▶

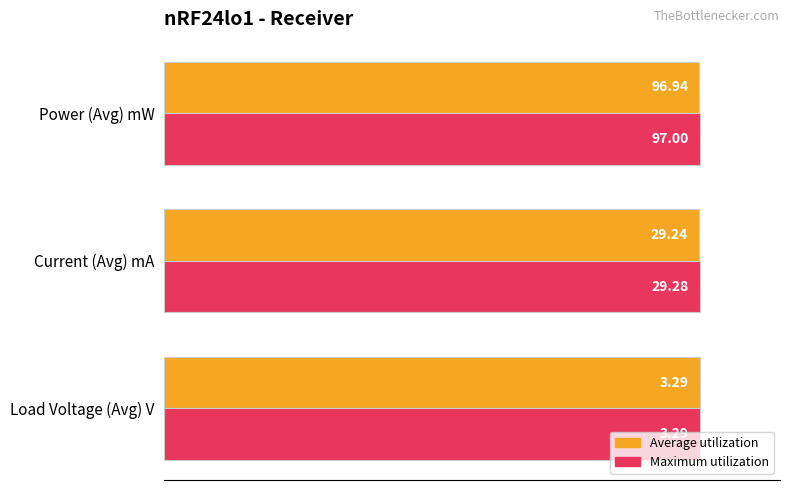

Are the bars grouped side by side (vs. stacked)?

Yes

◀
▶

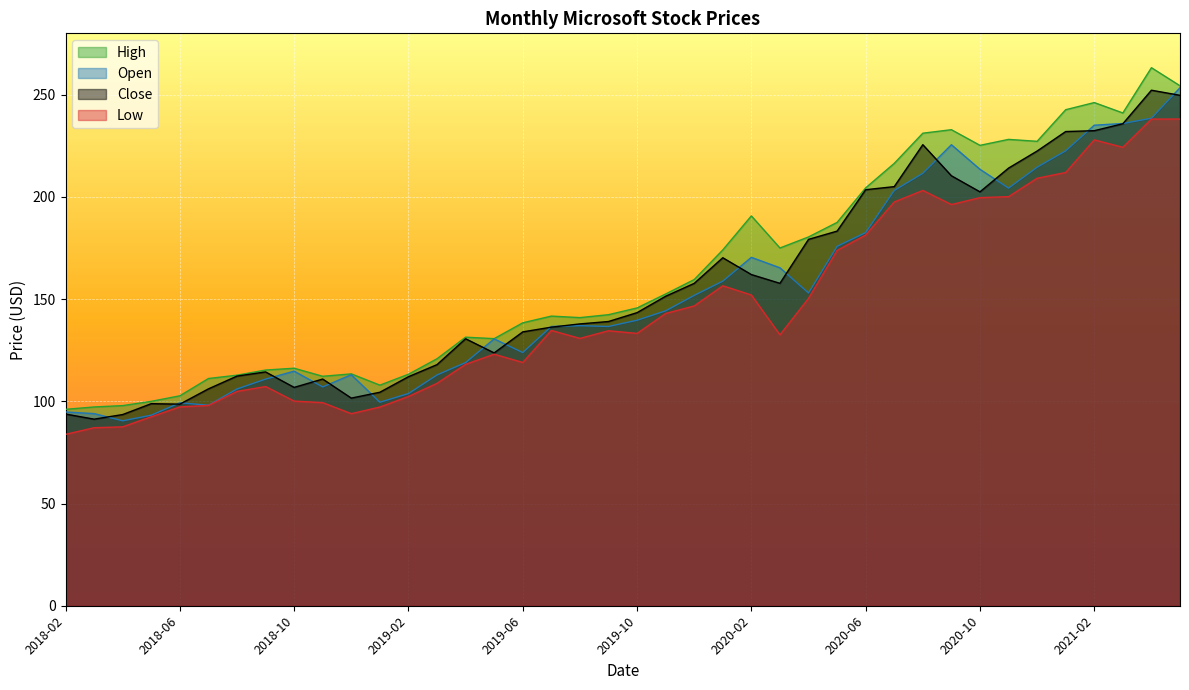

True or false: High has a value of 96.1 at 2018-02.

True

◀
▶

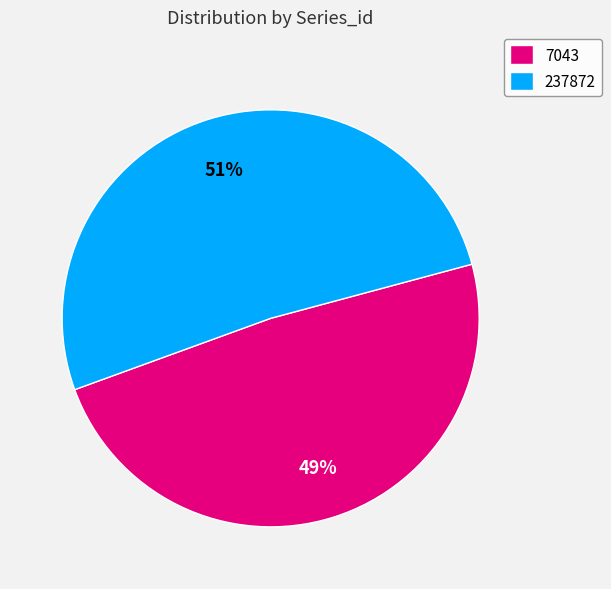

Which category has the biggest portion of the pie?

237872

◀

:: Problem description ::
Pull out each line of the material above that contains the word "True".

:: Problem solution ::
True or false: High has a value of 96.1 at 2018-02.
True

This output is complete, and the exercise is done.